◆ **DIRECTIONS**
Copy out the rows from the very beginning through the line containing "Навестить Фрица приехала", with both ends included and every character kept the same.

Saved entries
Content starts
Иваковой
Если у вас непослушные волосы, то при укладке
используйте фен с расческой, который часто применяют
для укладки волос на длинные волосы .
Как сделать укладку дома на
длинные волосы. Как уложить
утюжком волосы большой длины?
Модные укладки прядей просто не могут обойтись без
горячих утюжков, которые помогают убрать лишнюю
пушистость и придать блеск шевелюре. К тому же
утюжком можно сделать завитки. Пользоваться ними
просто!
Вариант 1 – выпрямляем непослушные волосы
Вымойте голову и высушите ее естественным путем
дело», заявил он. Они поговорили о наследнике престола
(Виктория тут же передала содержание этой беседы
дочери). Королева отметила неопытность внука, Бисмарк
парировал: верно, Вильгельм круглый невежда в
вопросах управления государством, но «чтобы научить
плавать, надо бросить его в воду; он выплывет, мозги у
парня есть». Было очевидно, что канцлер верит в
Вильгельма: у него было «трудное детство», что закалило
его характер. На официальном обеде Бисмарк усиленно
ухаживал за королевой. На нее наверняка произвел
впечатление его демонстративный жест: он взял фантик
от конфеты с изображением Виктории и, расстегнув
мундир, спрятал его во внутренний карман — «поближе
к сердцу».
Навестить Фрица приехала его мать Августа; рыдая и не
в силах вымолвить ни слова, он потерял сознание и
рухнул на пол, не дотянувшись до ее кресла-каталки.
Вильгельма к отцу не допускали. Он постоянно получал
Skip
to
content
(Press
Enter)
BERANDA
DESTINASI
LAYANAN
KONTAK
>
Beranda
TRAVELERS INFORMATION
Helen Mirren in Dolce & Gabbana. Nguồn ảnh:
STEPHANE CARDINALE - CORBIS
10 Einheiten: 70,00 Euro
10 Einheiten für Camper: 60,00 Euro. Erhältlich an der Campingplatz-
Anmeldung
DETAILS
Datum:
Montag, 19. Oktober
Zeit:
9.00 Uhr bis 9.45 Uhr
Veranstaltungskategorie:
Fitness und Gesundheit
Content ends
◆ **TASK RESPONSE**
Иваковой
Если у вас непослушные волосы, то при укладке
используйте фен с расческой, который часто применяют
для укладки волос на длинные волосы .
Как сделать укладку дома на
длинные волосы. Как уложить
утюжком волосы большой длины?
Модные укладки прядей просто не могут обойтись без
горячих утюжков, которые помогают убрать лишнюю
пушистость и придать блеск шевелюре. К тому же
утюжком можно сделать завитки. Пользоваться ними
просто!
Вариант 1 – выпрямляем непослушные волосы
Вымойте голову и высушите ее естественным путем
дело», заявил он. Они поговорили о наследнике престола
(Виктория тут же передала содержание этой беседы
дочери). Королева отметила неопытность внука, Бисмарк
парировал: верно, Вильгельм круглый невежда в
вопросах управления государством, но «чтобы научить
плавать, надо бросить его в воду; он выплывет, мозги у
парня есть». Было очевидно, что канцлер верит в
Вильгельма: у него было «трудное детство», что закалило
его характер. На официальном обеде Бисмарк усиленно
ухаживал за королевой. На нее наверняка произвел
впечатление его демонстративный жест: он взял фантик
от конфеты с изображением Виктории и, расстегнув
мундир, спрятал его во внутренний карман — «поближе
к сердцу».
Навестить Фрица приехала его мать Августа; рыдая и не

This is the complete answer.